The work experiences of our participants reflect a pervasive devaluing of reproductive labour in Nova Scotia, as elsewhere11. Conditioned by the perspective that cooking, cleaning, and caring are unskilled, these labour markets are feminized, low-waged, and lack formal protections. Faced now with a crisis of affordability, the women in our study are unable to recover from the pandemic, and yet, their labour emerges once again as vital to how we, as a society, can move forward. In what follows, we parse out the narratives and experiences of our study participants. In so doing, we query and seek to better understand why labour recognized as essential continues to be undervalued, and why the immigrant and migrant women so central to its realization struggle to meet their own needs and those of their families. What is revealed through our interviews with migrant and immigrant women in Nova Scotia is the intensification of those conditions that perpetuate disadvantage, relegating women to low-waged sectors, and a heightening of physical, mental, and emotional vulnerabilities, as the work they performed became riskier and more dangerous.
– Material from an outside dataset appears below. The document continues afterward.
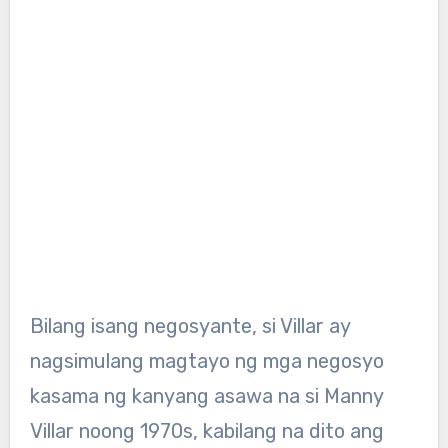
Bilang isang negosyante, si Villar ay
nagsimulang magtayo ng mga negosyo
kasama ng kanyang asawa na si Manny
Villar noong 1970s, kabilang na dito ang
The pandemic demonstrated that previously unthinkable policies could be implemented federally and provincially. In turn we consider a range of policy interventions to redress the challenges faced by immigrant women in the province, and to re-frame the approach to essential work and what it means to “survive” it. More precisely, we recommend:

  • a wholesale re-orientation to immigration, that would provide permanent residency to all workers and migrants, regardless of skills, training, or financial resources, enabling access to the full range of social services and supports. This would require a re-working of all labour recruitment schemes, as well as international student programs. Immigrants and newcomers must be regarded as more than the sum of their economic potential and capacity, or exploitability.
  • The development and implementation of anti-racist approaches to credential recognition and labour market inclusion, as well as new ways of regulating labour standards and wages, particularly in sectors where low wages and high profits have become the norm. In turn, we need to re-evaluate what constitutes “skilled” or “highly skilled” labour.
  • Finally, we need to adjust our understanding of the inherent value (or lack thereof) of reproductive labour in essential sectors. This work—caring, food provisioning, and cleaning—is skilled, and it is fundamental. Absent such an understanding, pandemic recovery now and in the future will always fail those who, in moments of acute need, ensured our shared survival.